They Warned Us


We can add this to the list of all the things going wrong in October. If it felt like a wave of renewed deflation built up and swept over markets and the global economy, it’s because that’s just what had happened. I don’t think it a random coincidence the WTI curve went contango and oil prices globally crashed when they did. Golden Weeks in China is always interesting, especially on the reopening.

There are two facts as they pertain to China in 2018. The first is the nation’s clear monetary trouble. The second is why it has (re)emerged.

The statistics for the first part were pretty grim last month, accounting for much of why October was such a major global mess. The People’s Bank of China has been forced into cutting back on monetary growth in base measures all year. This all changed in January, the same time the global economy began to come crashing back down from its low-level reflation in 2017.

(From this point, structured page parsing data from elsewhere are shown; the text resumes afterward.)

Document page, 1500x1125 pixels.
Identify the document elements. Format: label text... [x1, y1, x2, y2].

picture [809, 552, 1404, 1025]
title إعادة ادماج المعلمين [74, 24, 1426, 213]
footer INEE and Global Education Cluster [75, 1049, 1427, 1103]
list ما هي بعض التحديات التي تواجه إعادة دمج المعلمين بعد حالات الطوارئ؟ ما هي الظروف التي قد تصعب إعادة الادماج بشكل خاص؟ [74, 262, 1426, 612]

Without foreign assets, eurodollars, flowing onto its balance sheet on the asset side the central bank can only restrict growth on the money (liability) side. Factoring the cash needs for the central government, the result has been an increasing squeeze on the RMB base. This includes, ominously, actual cash in circulation.

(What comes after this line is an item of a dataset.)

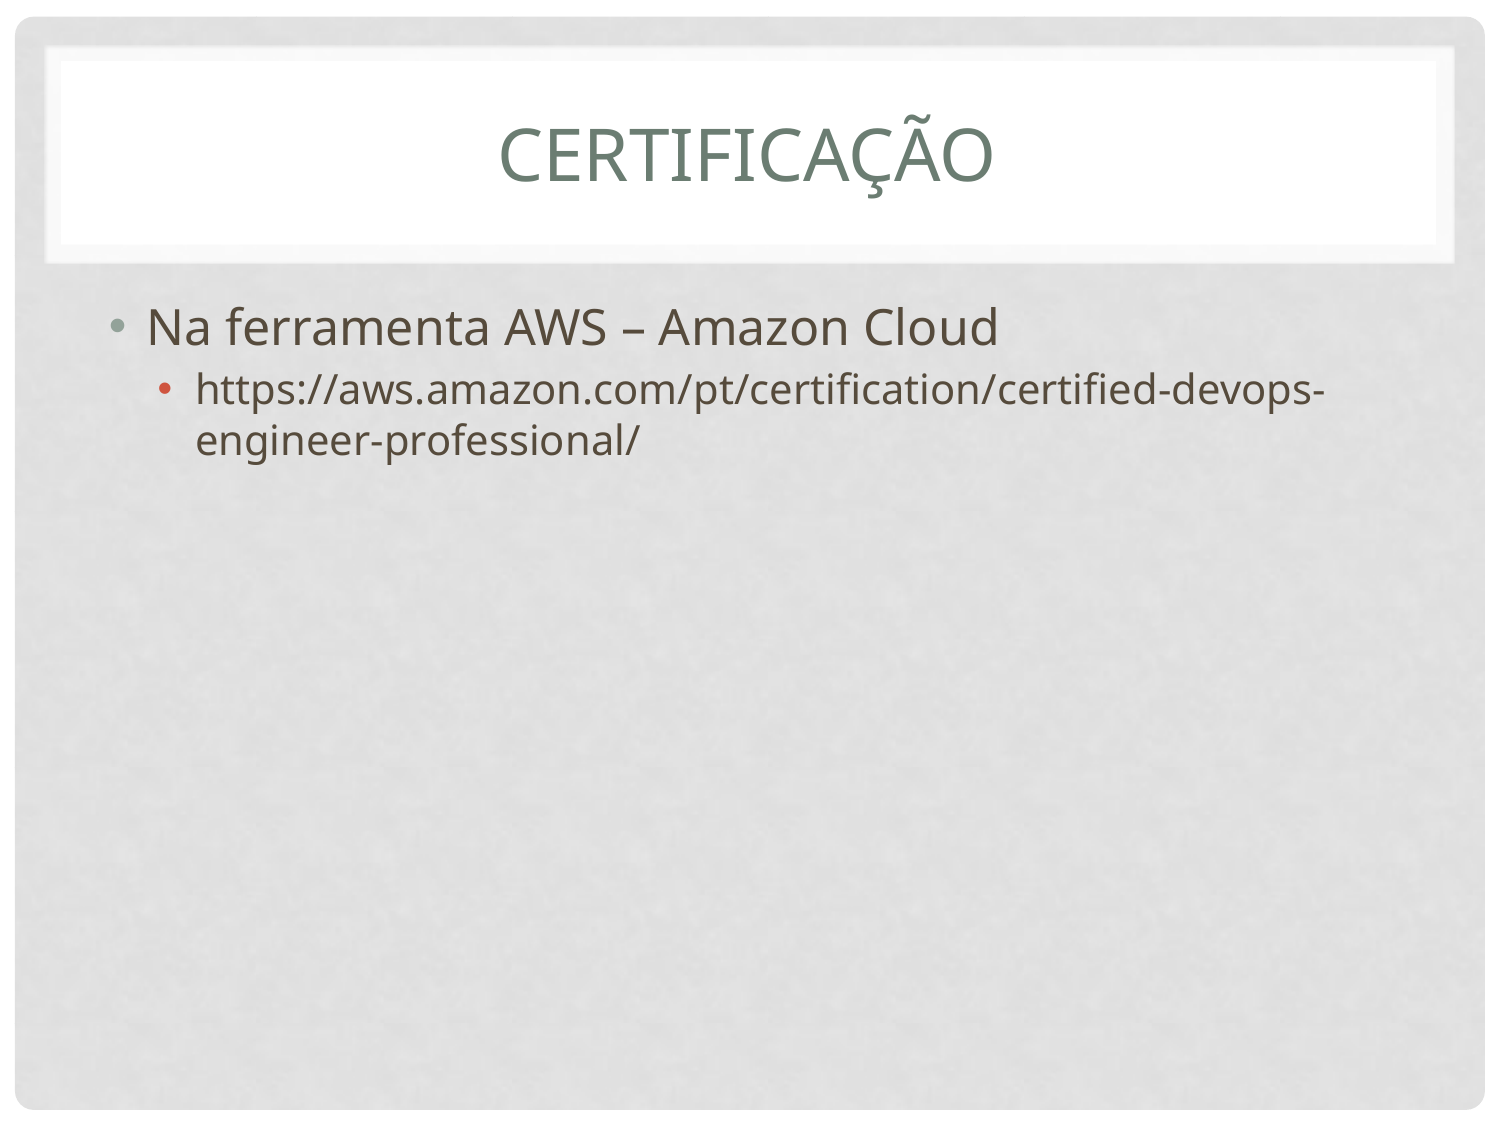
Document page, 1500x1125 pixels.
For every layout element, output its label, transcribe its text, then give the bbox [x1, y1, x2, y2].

list Na ferramenta AWS – Amazon Cloud https://aws.amazon.com/pt/certification/certified-devops-engineer-professional/ [75, 287, 1425, 1005]
title Certificação [69, 66, 1425, 238]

In October, currency issue expanded by just 2.6% year-over-year. That brings the 6-month average down to 2.7%, which is the lowest average (not counting New Year January/February distortions) in all of the published PBOC data. They’ve just about turned off the literal printing press in China.

For the banking system, the external monetary noose tightened much more. This, of course, was perfectly predictable. China’s central bank practically announced what was going to happen when it cut the RRR during this very month in question. I wrote when the country reopened from its National Holiday week last month:

The RRR cut signals that the reserve problem therefore dollar problem is anticipated to grow worse. The PBOC is actually telling us that they expect in the months ahead the same or perhaps bigger commitment to “stepped up support.” CNY doesn’t need support if there is no worsening “capital outflow” situation of retreating eurodollar funding.

This will require more monetary contraction in bank reserves than we’ve already seen. The central bank is forecasting more problems ahead.